What you need to do:
Find the line in the entries below that contains "hfov_deg: 20.1". Repeat it exactly, and every line after it through the line that contains "exposure_s: 1/213".

******

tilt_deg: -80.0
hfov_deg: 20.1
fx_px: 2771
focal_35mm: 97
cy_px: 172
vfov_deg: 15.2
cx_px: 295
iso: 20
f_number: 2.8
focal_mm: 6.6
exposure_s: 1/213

******

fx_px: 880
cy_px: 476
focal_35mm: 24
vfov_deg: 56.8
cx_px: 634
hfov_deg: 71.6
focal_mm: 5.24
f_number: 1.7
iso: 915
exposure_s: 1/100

******

Exercise result:
hfov_deg: 20.1
fx_px: 2771
focal_35mm: 97
cy_px: 172
vfov_deg: 15.2
cx_px: 295
iso: 20
f_number: 2.8
focal_mm: 6.6
exposure_s: 1/213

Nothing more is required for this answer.